Catarina sentia seu corpo enregelar, e enfiava as unhas com força no braço da poltrona. Imagens estranhamente familiares bailavam diante de seus olhos... Com grande esforço, levantou-se.

_ E para onde pensa em ir agora? Não tem lugar algum para onde seguir, não tem a quem recorrer. E eu lhe ofereço abrigo, alimento e fortuna... além de liberdade para vingar-se de seus desafetos... desde que me preste seus serviços...
_ Mas, eu... nunca... nem mesmo sei o nome daqueles que me impuseram os infortúnios pelos quais passei... e...
_ E ainda assim, se ressente, carrega dentro de si este ódio que vaza por seus olhos... para alguém que conhece a alma humana, os teus olhos são selvagens e cruéis... lhe ofereço o que deseja em seu íntimo... saciar sua sede... Os seus inimigos os conheço eu... e vos apontarei na hora certa... pois tenha a certeza de que eles cruzarão novamente o seu caminho... por meu intermédio. Preciso lhe lembrar de cada pequena queda que vem seguindo seu grande mergulho no abismo?
Antigos gritos de pavor ecoaram na mente de Catarina. E mais uma vez viu a morte desonrada de seu pai, viu o extinguir-se de sua família... viu novamente suas humilhações, suas privações... seus demônios pintavam com riqueza de detalhes, lembranças doloridas, fazendo-a perguntar como havia sobrevivido a aquilo tudo. Os fantasmas corroíam sua mente, enquanto via sua imagem refletida em milhares de espelhos, onde a imagem não era a dela, mas pequenos vermes que a fazem sangrar, beber de seu próprio sangue. Sufocam-lhe todos eles, quem dera poder se afastar, mas correr não lhe é permitido. As paredes caem e junto com elas esvai-se seu mundo, suas correntes lhe arrastam, lhe estrangulam.
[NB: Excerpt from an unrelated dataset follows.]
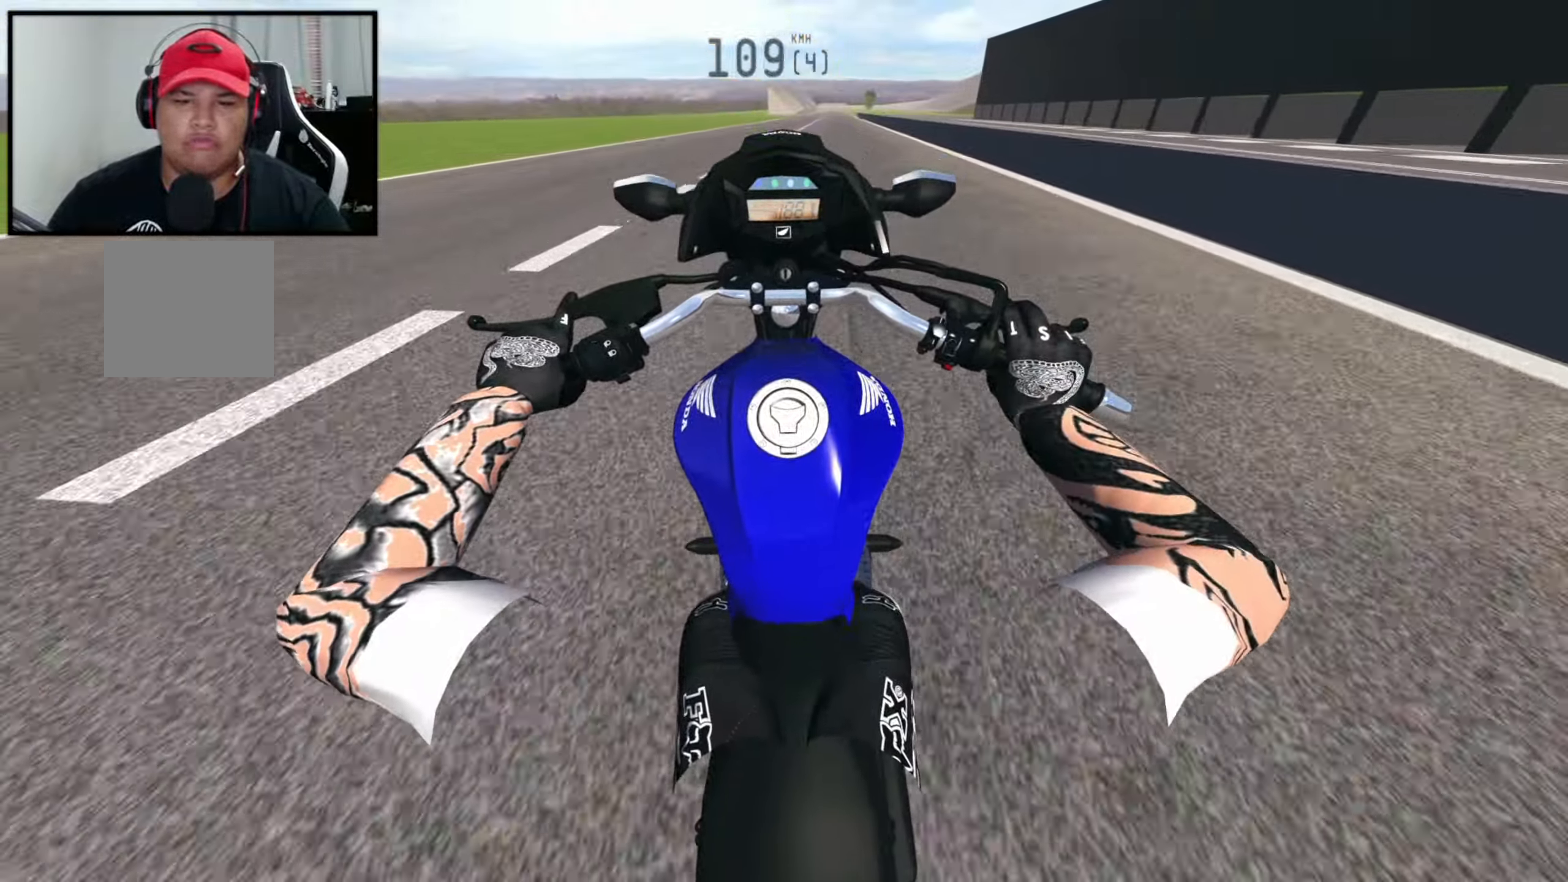
{"buttons": ["X"], "left_stick": "center", "right_stick": "center", "events": [[167, "R2", "up"], [250, "X", "down"]]}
Uma dor aguda a fez curvar-se, começava a perder os sentidos... o cálice que segurava até então caiu no chão... seu líquido vermelho manchava o tapete... aquilo não poderia ser licor... Catarina não suportava dor, isso lhe deixava feroz... a forte dor que começara em seu ventre já se expandia por todo seu corpo, forçando a ajoelha-se.
Demétrius estava agora de pé em sua frente, e não fazia menção de socorrê-la. Num misto de dor e ódio, a moça já então desfigurada pelo o que lhe atormentava, saltou para cima do desconhecido, lhe cravando as grandes garras no pescoço. Mas a dor tornou-se insuportável quando atingiu o alto da cabeça, e já sem forças, tombou desacordada.




Abria os olhos devagar...
Seja lá onde estivesse, estava frio. Seu corpo estava muito dolorido. O que haveria acontecido...? Aos poucos lembrou de um estranho... quanto tempo havia se passado desde que ele a havia tentado envenenar? Onde estava? Com o passar lento dos minutos, sua visão foi se acostumando com a escuridão, e já podia divisar algumas formas...
A porta da alcova foi aberta, por um homem muito alto, que trazia consigo uma lamparina. Na tentativa de defender-se, Catarina encolheu-se como pôde no canto da cama. Pondo a lamparina a um canto, o homem manteve-se de pé.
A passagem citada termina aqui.